Which lines of the records below contain the string "folder"? Report each of them.

Collected data

Start of Block

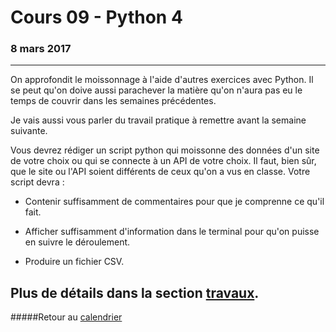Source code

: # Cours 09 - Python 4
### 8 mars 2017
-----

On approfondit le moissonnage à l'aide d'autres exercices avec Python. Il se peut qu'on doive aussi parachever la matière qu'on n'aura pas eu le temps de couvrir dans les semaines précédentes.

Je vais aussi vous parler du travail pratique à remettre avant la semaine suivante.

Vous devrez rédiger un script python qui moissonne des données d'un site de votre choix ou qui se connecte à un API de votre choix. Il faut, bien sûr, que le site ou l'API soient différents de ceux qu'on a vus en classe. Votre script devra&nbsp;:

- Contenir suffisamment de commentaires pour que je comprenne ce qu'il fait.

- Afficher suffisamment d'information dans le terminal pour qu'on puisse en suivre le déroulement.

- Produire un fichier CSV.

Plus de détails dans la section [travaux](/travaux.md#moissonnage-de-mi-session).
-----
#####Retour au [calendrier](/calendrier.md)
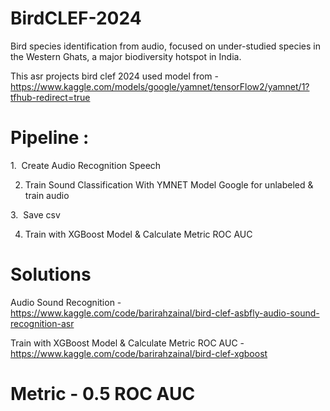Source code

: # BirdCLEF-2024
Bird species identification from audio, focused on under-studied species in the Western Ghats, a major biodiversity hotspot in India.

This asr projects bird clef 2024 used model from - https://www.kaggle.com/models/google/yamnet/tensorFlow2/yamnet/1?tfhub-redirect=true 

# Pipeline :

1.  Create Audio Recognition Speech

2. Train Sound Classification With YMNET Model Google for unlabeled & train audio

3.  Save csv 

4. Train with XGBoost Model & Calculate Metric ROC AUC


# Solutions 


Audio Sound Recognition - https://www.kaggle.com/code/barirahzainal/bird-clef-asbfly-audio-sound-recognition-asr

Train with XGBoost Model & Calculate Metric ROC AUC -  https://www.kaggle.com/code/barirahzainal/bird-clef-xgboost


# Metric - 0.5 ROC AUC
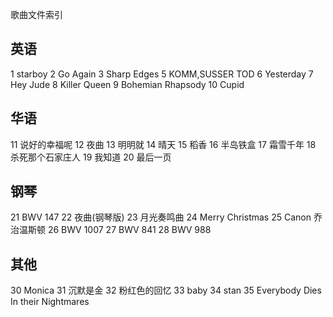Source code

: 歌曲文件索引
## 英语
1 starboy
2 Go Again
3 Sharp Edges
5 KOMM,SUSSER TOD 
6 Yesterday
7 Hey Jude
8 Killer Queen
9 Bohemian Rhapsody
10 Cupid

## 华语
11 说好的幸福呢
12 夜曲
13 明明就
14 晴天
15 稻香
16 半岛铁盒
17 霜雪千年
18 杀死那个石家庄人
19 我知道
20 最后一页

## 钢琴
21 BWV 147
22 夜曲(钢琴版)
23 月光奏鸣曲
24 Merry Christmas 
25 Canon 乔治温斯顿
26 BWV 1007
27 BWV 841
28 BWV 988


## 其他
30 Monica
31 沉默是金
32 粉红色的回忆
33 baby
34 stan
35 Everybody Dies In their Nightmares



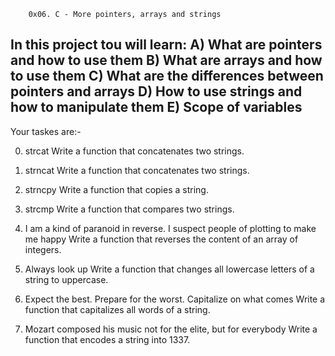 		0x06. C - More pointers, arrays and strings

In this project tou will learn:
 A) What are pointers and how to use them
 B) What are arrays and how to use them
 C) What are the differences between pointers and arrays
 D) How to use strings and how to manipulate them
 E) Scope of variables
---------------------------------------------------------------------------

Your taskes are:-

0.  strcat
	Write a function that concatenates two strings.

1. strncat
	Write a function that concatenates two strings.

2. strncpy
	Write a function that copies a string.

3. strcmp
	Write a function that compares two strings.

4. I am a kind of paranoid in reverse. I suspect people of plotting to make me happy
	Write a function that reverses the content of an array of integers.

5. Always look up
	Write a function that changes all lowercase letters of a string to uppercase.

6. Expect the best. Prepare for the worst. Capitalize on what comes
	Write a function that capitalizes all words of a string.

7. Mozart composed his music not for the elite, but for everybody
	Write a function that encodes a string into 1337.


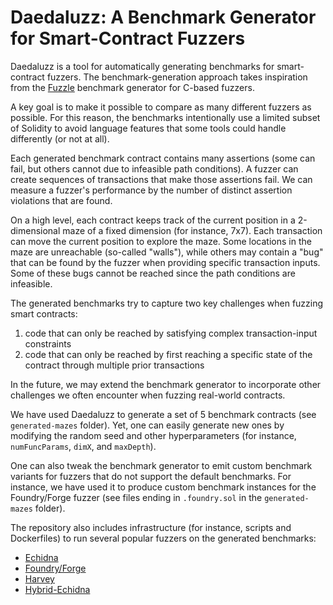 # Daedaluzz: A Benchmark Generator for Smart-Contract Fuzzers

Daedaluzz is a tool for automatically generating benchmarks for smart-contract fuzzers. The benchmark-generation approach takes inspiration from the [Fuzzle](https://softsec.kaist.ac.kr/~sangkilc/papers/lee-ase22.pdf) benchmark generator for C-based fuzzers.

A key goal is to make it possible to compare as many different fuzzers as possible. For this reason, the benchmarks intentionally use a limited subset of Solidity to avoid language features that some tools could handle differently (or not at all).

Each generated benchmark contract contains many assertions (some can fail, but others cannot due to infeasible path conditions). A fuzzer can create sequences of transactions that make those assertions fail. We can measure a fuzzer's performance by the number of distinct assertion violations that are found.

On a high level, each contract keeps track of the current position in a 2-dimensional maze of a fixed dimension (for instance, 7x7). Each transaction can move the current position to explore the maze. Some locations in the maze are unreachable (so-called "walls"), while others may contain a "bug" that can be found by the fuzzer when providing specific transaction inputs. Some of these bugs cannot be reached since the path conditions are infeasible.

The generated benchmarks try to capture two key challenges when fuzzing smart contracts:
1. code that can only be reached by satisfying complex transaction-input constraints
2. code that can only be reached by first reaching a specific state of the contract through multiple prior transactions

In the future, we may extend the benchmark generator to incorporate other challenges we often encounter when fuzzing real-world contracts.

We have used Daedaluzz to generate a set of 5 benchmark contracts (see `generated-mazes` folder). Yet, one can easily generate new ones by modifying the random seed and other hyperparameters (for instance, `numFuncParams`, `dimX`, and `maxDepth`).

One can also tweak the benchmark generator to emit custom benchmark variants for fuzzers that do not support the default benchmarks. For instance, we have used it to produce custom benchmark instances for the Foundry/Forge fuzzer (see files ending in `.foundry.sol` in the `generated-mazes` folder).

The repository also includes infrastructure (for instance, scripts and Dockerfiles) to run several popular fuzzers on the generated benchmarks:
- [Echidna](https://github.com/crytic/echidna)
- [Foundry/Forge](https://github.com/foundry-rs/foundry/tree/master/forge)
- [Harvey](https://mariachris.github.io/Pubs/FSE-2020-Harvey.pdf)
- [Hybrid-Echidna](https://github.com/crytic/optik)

End of Block

| Solution to this exercise |
We have used Daedaluzz to generate a set of 5 benchmark contracts (see `generated-mazes` folder). Yet, one can easily generate new ones by modifying the random seed and other hyperparameters (for instance, `numFuncParams`, `dimX`, and `maxDepth`).
One can also tweak the benchmark generator to emit custom benchmark variants for fuzzers that do not support the default benchmarks. For instance, we have used it to produce custom benchmark instances for the Foundry/Forge fuzzer (see files ending in `.foundry.sol` in the `generated-mazes` folder).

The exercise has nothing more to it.